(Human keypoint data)

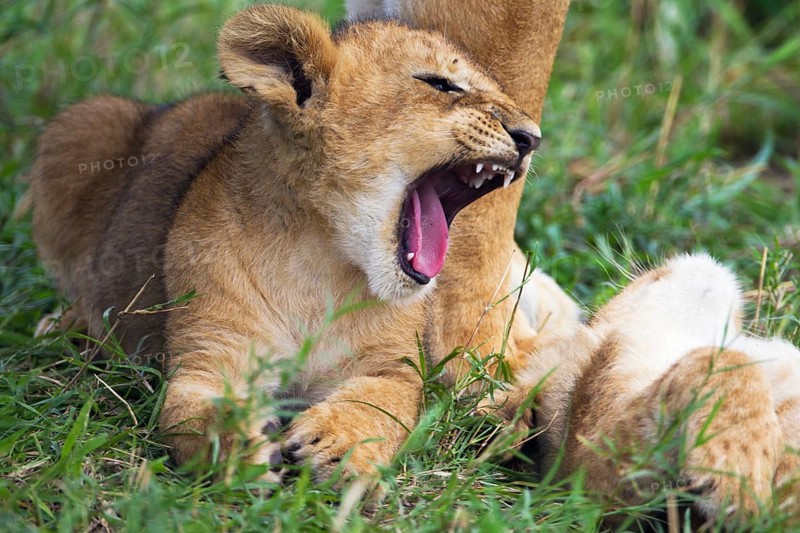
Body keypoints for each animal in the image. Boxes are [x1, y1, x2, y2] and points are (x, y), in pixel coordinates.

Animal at [29, 4, 553, 482]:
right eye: (440, 84)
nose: (531, 138)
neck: (321, 254)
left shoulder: (391, 365)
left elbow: (384, 401)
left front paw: (339, 443)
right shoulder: (210, 351)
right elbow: (189, 409)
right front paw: (238, 441)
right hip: (82, 123)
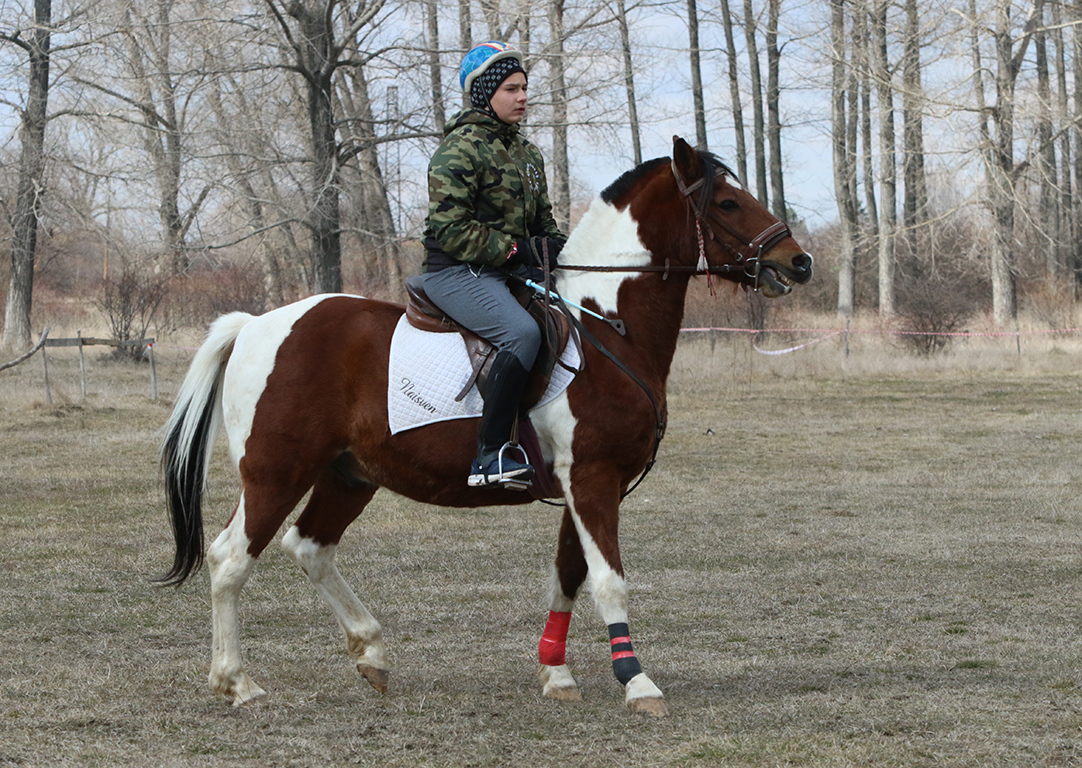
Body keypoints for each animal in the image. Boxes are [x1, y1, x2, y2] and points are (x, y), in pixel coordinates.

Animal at [160, 135, 813, 718]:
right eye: (727, 203)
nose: (798, 261)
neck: (605, 327)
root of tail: (254, 325)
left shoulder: (581, 484)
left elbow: (567, 576)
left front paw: (556, 673)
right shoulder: (595, 480)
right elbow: (609, 580)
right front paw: (636, 680)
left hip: (349, 476)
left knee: (310, 547)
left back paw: (370, 653)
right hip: (276, 473)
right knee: (230, 559)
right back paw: (237, 683)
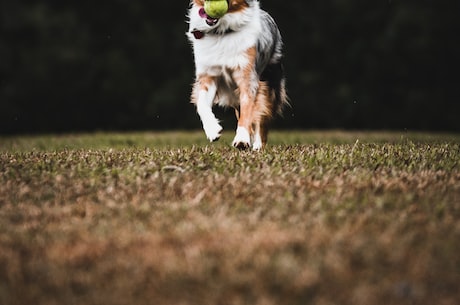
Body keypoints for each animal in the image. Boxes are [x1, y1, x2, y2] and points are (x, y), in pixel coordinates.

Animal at [185, 0, 286, 150]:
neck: (222, 32)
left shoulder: (248, 78)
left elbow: (248, 111)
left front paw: (242, 139)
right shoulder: (208, 75)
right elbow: (202, 104)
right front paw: (213, 130)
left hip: (270, 82)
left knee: (261, 116)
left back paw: (258, 145)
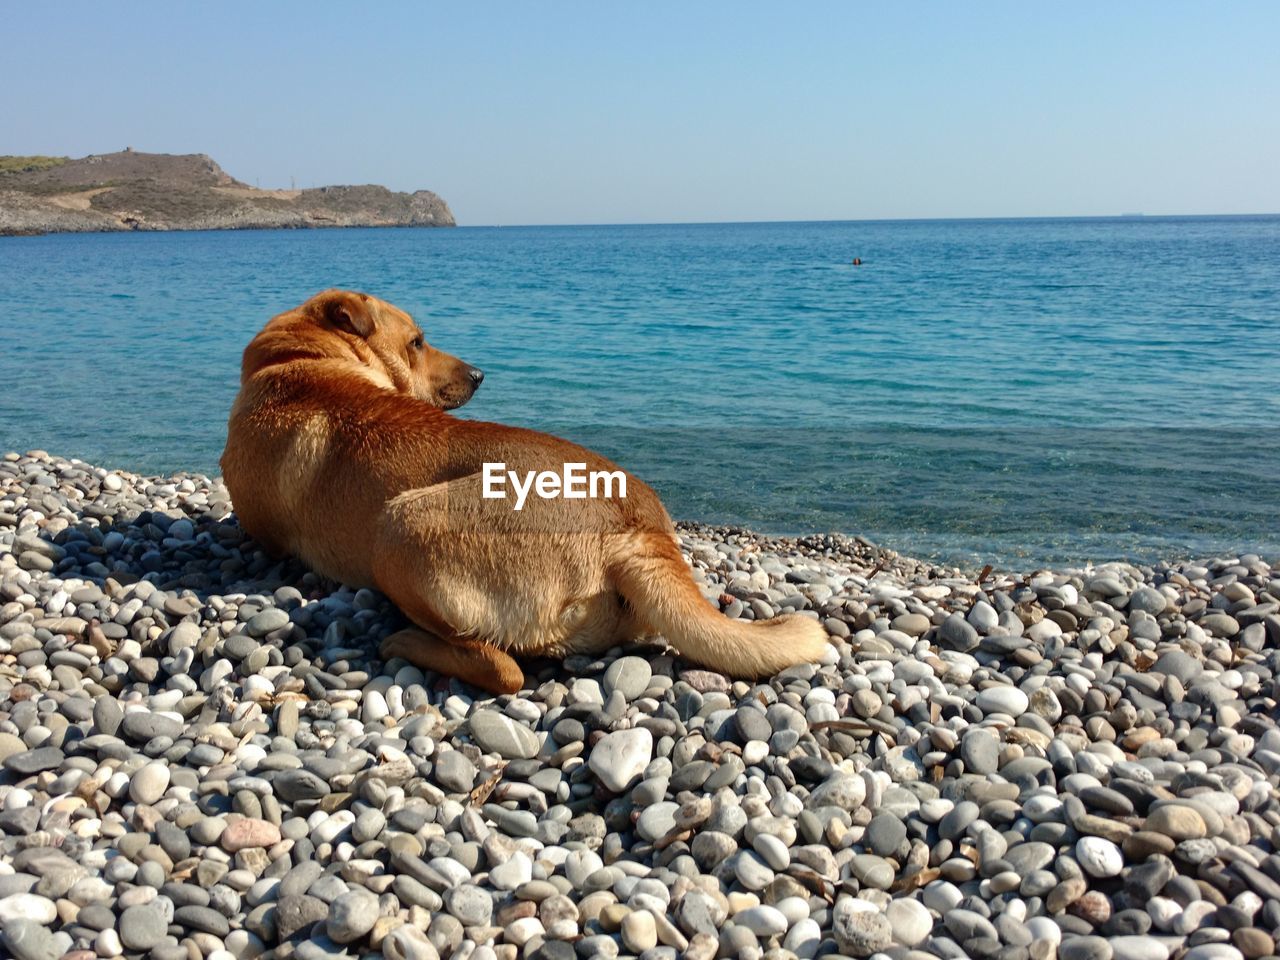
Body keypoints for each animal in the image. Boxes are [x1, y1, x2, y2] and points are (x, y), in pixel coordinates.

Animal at [222, 289, 829, 696]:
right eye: (417, 341)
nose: (480, 373)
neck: (302, 359)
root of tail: (635, 528)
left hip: (400, 527)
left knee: (502, 667)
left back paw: (405, 643)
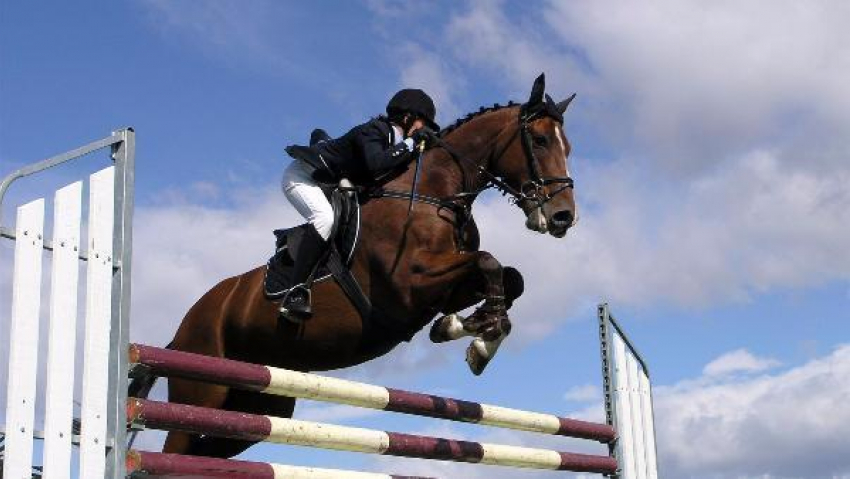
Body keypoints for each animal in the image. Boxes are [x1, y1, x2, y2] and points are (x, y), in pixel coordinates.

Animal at [154, 74, 576, 458]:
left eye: (567, 146)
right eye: (540, 141)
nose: (563, 217)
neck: (435, 192)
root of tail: (181, 329)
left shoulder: (444, 290)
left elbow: (510, 277)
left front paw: (469, 329)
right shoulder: (410, 286)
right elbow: (490, 263)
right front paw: (480, 340)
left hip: (260, 403)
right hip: (202, 389)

§ What to work on
Could you transcribe the entries above word for word, from the line with "right eye: (727, 203)" down to the line with "left back paw: (370, 653)", keeping both?

§ Task answer
right eye: (727, 203)
nose: (798, 261)
neck: (605, 327)
root of tail: (254, 325)
left shoulder: (581, 484)
left elbow: (567, 576)
left front paw: (556, 673)
right shoulder: (595, 480)
right elbow: (609, 580)
right front paw: (636, 680)
left hip: (349, 476)
left knee: (310, 547)
left back paw: (370, 653)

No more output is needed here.